Lando has circled that theme before, but the way he delivers those messages has changed in the two years since his earnest Mello Music Group debut For Mark, Your Son. His 2017 follow-up The Boy Who Spoke to the Wind is his most literal homage to The Alchemist yet, using experimental jazz touchstones to convey his wide-eyed wanderlust. Black Ego is set at the crossroads where Lando found himself last summer. Its trip-hop flourishes are meant to recall the eight years that the self-proclaimed “Burt Bacharach of this shit” spent in Tucson’s barren expanses; its West Coast funk signifiers—the electric guitars, the synthesizers, its grooves, and major seventh chords—reflect his current mindset and locale.

All of these stylistic pivots are a result of Lando’s work with The Lasso, the Michigan-born producer and engineer with a background in classical, jazz, and rock who moved to Tucson three years ago. By the end of February, Lando had set his sights on L.A., while The Lasso and his wife decided to move back to Michigan. While The Boy Who Spoke to the Wind took nearly a year of soul-searching, Black Ego came together in the three months leading up to their moves; The Lasso stayed at his friend’s Airbnb with just enough gear to complete the album.

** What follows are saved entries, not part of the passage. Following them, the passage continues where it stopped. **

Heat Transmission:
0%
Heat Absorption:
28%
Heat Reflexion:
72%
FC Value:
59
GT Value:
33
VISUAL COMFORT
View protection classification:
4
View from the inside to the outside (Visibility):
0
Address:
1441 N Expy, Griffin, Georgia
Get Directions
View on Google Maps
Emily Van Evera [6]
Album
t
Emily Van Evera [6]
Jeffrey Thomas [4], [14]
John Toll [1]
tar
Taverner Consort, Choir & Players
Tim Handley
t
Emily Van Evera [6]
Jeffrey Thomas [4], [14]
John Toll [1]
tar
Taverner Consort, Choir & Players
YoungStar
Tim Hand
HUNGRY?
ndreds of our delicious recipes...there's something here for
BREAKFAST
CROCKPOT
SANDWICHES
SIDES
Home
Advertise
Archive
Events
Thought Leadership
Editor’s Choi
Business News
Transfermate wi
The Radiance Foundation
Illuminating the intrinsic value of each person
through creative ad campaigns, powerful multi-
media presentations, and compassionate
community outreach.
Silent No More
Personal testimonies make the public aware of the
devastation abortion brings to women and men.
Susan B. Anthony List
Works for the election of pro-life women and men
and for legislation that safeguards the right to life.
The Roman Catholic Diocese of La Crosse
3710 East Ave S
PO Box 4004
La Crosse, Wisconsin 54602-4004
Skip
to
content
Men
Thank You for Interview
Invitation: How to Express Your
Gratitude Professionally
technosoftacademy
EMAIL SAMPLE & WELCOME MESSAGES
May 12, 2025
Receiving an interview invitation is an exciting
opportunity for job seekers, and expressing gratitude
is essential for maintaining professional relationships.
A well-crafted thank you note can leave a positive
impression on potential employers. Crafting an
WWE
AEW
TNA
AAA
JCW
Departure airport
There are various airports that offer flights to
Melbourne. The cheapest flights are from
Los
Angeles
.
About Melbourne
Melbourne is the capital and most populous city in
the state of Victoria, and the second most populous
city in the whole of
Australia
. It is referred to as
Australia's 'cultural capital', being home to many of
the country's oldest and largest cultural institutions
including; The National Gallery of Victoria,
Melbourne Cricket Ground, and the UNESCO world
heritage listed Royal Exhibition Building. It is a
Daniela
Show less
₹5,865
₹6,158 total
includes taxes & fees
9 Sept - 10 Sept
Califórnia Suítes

“It was a cool little moment in our lives,” he says. “It wasn’t an album where we were going to [keep working on it] until we’re done. Something about that subtle difference still sticks with me when I hear it.”

Still, The Lasso could also see the way Lando meditated on all of Black Ego‘s overarching themes. By the time they recorded the album, he had spent his life identifying and articulating his grievances with being marginalized. Making Black Ego gave Lando closure in more ways than one.

“In the ’60s, ’70s, and late ’80s, black pride and ego were celebrated—not necessarily in the ‘us versus them’ dichotomy that white pride represents, but with more a true acceptance of our beauty and pain,” Lando says. “So when I am thinking about the title of my third album, it was also important for me to accept myself.”